Hon'ble Prakash Krishna, J.
(Delivered by R.K.Agrawal, J.)
By means of the present writ petition filed under Article 226 of the Constitution of India, the petitioner, Indra Pal Singh, driver of vehicle no.HR 47 7017, seeks a writ, order or direction in the nature of certiorari quashing the order dated 24.3.2005 passed by the Assistant Commissioner (Incharge) Shift D, Sahayata Kendra, Kotvan, District Mathura, filed as Annexure 5 to the writ petition. He further seeks a writ, order or direction in the nature of mandamus directing the respondent no.2 to issue a transit pass, i.e., Form 34, to the petitioner and release the goods which are seized on 24.3.2005.
It may be mentioned here that the petitioner being a truck driver was transporting certain goods which are alleged to have been dispatched from Delhi to Patna. At Kotvan check post the truck driver had made an application for issuance of Form 34. On physical verification of the goods and the accompanying documents, it transpired that there was variation and difference in quantity of goods as also some of the invoices issued by different firms were in the same hand writing. A show cause notice was issued to the petitioner to show case as to why the goods be not seized as there was an intention to evade payment of tax for the reason that in the garb of Form 34, i.e., transit pass, the goods are likely to be unloaded within the State of U.P. and sold. At that point of time, the petitioner approached this Court by filing Civil Misc. Writ Petition No.531 of 2005, which was dismissed vide judgment and order dated 23.2.2005 on the ground that the petitioner had a right to submit a reply and without submitting the reply, the petitioner has rushed to this Court. The Court declined to interfere at that stage as it involved factual controversy and was of the view that it can be more appropriately gone into by the authorities concerned. Subsequent to that order, the petitioner had submitted a reply. The Assistant Commissioner, respondent no.2, had seized the goods and directed for its release on furnishing security in the form of cash or bank draft for a sum of Rs.1,68,070/- being 40% of the value of the goods which was estimated at Rs.4,20,175/-.
We have heard Sri Ashok Kumar, learned counsel for the petitioner and have perused the writ petition and the documents filed alongwith the writ petition.
The learned counsel for the petitioner submitted that as the goods were meant from Delhi to Patna and the truck has been stopped at the entry check post for issuance of Form 34, which was applied for by the petitioner, there was no question of evasion of tax in Uttar Pradesh and, therefore, the goods cannot be seized. He further submitted that the petitioner is prepared to furnish the bank guarantee for the amount of tax which may be due on the aforesaid consignment and further the petitioner be permitted to transport the goods outside the State of U.P. and on submitting the dispatch Form 34 the bank guarantee may be released.

## Set of tasks
[a] Decide whether each statement agrees with the judgment on the seized goods. Answer yes or no for each, and quote the words of the judgment that settle it.
(i) The petitioner's earlier writ petition, No.531 of 2005, was dismissed on 23.2.2005.
(ii) The security ordered for release of the goods equaled their full estimated value.
(iii) The goods were alleged to have been dispatched from Patna to Delhi.
[b] Resume the judgment on the seized goods and carry it on from its final sentence.

## Provided records
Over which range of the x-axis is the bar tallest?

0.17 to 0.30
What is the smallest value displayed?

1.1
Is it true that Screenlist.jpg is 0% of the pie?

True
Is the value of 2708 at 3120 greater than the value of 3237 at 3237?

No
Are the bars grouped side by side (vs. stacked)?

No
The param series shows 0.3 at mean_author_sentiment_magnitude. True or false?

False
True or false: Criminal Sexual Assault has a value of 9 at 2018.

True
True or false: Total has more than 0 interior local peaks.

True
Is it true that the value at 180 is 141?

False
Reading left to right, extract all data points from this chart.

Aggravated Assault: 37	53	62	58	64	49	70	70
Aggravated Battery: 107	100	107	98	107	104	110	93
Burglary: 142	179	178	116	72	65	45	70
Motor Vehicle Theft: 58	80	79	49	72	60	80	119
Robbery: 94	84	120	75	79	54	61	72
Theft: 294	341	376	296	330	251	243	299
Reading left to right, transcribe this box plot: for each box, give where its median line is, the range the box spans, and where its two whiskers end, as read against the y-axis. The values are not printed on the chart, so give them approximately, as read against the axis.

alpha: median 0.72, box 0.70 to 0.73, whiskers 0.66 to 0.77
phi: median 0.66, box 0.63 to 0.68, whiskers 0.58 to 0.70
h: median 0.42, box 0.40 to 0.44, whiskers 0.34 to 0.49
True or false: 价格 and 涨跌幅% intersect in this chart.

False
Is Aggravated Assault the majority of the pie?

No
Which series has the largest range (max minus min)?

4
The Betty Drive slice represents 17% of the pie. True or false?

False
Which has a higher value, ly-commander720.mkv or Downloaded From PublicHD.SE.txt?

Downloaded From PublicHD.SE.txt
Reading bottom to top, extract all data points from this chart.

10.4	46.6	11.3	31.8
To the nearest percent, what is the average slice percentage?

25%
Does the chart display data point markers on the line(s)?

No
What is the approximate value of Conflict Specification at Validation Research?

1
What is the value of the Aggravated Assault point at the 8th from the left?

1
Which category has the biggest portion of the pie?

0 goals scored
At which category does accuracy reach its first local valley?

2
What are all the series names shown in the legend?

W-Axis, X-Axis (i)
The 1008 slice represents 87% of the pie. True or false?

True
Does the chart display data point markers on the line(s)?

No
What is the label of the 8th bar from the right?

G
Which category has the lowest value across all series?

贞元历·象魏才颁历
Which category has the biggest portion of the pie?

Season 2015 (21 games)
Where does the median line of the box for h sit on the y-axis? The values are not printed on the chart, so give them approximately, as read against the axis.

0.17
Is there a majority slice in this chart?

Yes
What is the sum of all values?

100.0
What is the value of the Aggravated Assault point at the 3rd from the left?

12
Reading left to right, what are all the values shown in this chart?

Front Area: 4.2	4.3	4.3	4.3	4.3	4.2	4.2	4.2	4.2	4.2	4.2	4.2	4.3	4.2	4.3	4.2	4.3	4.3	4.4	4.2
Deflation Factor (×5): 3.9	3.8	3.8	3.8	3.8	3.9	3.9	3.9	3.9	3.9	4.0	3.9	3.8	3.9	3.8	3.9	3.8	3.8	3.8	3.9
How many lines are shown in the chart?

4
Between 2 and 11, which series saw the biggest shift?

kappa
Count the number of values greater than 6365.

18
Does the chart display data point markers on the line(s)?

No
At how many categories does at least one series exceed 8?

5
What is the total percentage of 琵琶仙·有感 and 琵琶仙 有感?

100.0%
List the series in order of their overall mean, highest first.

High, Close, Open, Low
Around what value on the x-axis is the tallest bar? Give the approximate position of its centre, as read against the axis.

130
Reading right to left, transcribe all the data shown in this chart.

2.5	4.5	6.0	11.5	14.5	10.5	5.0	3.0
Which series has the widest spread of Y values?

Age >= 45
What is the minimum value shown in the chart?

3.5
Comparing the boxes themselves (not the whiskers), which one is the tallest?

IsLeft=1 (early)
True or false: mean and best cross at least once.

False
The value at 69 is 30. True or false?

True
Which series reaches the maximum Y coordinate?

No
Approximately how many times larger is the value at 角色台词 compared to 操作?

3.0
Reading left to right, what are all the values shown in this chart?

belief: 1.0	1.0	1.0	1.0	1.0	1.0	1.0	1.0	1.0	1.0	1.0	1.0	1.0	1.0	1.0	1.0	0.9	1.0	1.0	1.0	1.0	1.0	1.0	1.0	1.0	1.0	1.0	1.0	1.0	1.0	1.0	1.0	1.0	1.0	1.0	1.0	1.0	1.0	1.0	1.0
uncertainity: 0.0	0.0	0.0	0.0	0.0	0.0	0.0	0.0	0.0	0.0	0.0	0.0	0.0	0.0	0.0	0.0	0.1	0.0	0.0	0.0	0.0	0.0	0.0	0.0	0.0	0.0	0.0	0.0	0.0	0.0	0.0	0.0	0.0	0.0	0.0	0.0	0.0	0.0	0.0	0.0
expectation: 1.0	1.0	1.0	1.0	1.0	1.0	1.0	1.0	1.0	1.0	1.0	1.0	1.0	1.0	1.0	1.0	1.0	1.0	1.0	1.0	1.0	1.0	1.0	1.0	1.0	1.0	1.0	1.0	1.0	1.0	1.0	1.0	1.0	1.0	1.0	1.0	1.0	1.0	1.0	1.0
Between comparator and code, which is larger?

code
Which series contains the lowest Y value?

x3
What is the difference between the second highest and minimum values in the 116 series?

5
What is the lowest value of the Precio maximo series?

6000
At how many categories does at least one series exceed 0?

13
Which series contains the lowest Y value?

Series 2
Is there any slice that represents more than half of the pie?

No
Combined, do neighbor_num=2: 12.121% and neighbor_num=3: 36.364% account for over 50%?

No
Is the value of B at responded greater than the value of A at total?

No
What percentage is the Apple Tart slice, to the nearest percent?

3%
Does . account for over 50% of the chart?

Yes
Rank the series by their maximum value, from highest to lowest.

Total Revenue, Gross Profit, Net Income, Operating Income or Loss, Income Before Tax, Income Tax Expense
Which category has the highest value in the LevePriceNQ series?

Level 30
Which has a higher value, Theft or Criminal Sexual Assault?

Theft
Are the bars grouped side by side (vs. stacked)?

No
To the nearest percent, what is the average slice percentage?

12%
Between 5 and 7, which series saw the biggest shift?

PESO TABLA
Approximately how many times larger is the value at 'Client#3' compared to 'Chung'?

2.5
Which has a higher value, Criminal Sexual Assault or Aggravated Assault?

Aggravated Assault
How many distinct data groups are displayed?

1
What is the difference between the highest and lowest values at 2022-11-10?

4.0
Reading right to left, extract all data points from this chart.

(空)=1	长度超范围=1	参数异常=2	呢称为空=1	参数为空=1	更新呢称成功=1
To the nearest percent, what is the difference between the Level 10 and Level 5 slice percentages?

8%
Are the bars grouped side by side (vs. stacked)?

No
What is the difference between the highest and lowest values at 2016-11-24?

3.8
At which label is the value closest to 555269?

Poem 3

## Numbered responses
[a]
(i) Yes: "which was dismissed vide judgment and order dated 23.2.2005"
(ii) No: "a sum of Rs.1,68,070/- being 40% of the value of the goods which was estimated at Rs.4,20,175/-"
(iii) No: "dispatched from Delhi to Patna"

[b]
After taking into consideration the submission made by Sri Ashok Kumar and after going through the order dated 24.3.2005, we are of the considered opinion that this is not a case where this Court should interfere for more than one reasons. Firstly, under the proviso to Section 13-A(6) of the U.P. Trade Tax Act, the petitioner has a remedy by way of approaching the next higher authority, i.e., the Deputy Commissioner (Executive), for release of the goods without furnishing any security. Secondly, from a perusal of the seizure order, we find that there is a dispute regarding the exact quantity of the goods being transported in the vehicle and covered by the supporting documents, which too gives an impression that there is something fishy. Moreover, we find that on both the occasions the truck driver had approached this Court for the release of the goods. It is very strange that no effort has been made either by the consignor or the consignee of the goods in question to get it released, which also creates a reasonable doubt.
The learned counsel for the petitioner has relied upon a decision of this Court in the case of Devendra Kumar, Delhi v. Sales Tax Officer and others, 1990 UPTC 1162, wherein this Court has quashed the seizure order on the ground that the previous history or previous record cannot be made basis for declining to issue of Form 34 and for seizing the goods. The facts of the present case are entirely different and, therefore, the aforesaid decision will not apply.
In this view of the matter, we are not inclined to interfere in this writ petition. It is dismissed in limine.